Meet Jim Bullock. This no-tiller from Worcestershire, England, who also works as a farm consultant, believes that no-tilling is no longer an idealistic conservation idea in Europe, it’s reality. His switch to no-tilling on land his family has farmed for more than 485 years reveals what’s been happening on the no-till scene in Europe.
The United Kingdom set-aside program requires that 10 percent of a farmer’s land be kept fallow for the grower to receive subsidies, so Bullock can work only 750 of his 850 acres. His fields average 17 acres in size, and the soil is heavy clay loam. Rainfall averages 28 inches annually. He owns a third of the land, with the rest either share-cropped or rented.

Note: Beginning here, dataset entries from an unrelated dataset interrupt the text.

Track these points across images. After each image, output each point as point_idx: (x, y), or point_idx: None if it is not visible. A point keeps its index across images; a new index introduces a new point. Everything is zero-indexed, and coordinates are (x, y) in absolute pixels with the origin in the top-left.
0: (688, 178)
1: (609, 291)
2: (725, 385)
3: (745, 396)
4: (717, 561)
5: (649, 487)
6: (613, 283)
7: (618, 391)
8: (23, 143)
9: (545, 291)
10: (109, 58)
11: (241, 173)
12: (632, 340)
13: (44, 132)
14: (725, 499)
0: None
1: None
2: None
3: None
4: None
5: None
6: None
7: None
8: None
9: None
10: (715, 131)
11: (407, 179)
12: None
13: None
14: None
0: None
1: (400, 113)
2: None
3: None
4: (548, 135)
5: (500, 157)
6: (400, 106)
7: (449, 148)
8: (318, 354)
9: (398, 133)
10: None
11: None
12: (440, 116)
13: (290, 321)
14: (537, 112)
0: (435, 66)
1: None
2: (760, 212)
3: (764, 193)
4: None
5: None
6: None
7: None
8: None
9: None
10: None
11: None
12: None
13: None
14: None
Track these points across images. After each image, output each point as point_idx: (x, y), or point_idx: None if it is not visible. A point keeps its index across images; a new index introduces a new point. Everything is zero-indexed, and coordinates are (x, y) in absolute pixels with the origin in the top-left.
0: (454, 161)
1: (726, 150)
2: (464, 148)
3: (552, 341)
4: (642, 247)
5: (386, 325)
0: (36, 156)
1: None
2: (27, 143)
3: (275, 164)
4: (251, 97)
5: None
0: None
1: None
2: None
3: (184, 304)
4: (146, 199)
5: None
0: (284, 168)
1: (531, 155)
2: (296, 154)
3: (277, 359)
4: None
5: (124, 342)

“Although we used to successfully no-till in the 1970s and ’80s, we relied on burning the straw,” Bullock recalls. “But then straw burning was banned, which put a halt to the system using the drills available to us at the time.”
Eventually, he says, a switch back to no-till was necessitated by economics, soil erosion, logistics and climate changes. He started looking at how no-till succeeded elsewhere, and a visit to Kansas and Oklahoma showed Bullock the methods of modern no-tilling.
“They were drilling doublecrop soybeans into wheat stubble, with the combine still in the field,” he says. “I thought, if it can work under these conditions, with this amount of trash, it can work for us at home.”